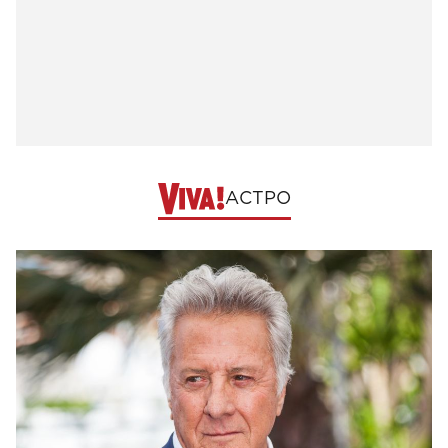
АСТРО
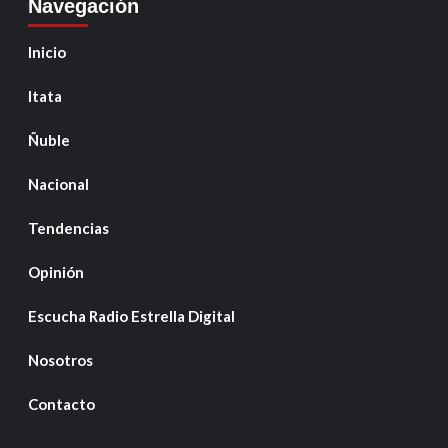
Navegación
Inicio
Itata
Ñuble
Nacional
Tendencias
Opinión
Escucha Radio Estrella Digital
Nosotros
Contacto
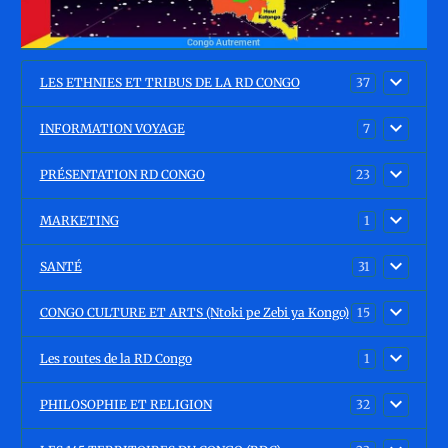
LES ETHNIES ET TRIBUS DE LA RD CONGO
37
INFORMATION VOYAGE
7
PRÉSENTATION RD CONGO
23
MARKETING
1
SANTÉ
31
CONGO CULTURE ET ARTS (Ntoki pe Zebi ya Kongo)
15
Les routes de la RD Congo
1
PHILOSOPHIE ET RELIGION
32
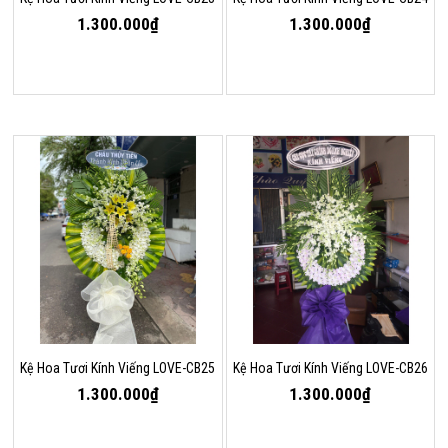
1.300.000₫
1.300.000₫
Kệ Hoa Tươi Kính Viếng LOVE-CB25
Kệ Hoa Tươi Kính Viếng LOVE-CB26
1.300.000₫
1.300.000₫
--------------------------------------------------
| Try it |
Where a line of the records above holds the word "Kính", copy that line.

| Response to this task |
Kệ Hoa Tươi Kính Viếng LOVE-CB25
Kệ Hoa Tươi Kính Viếng LOVE-CB26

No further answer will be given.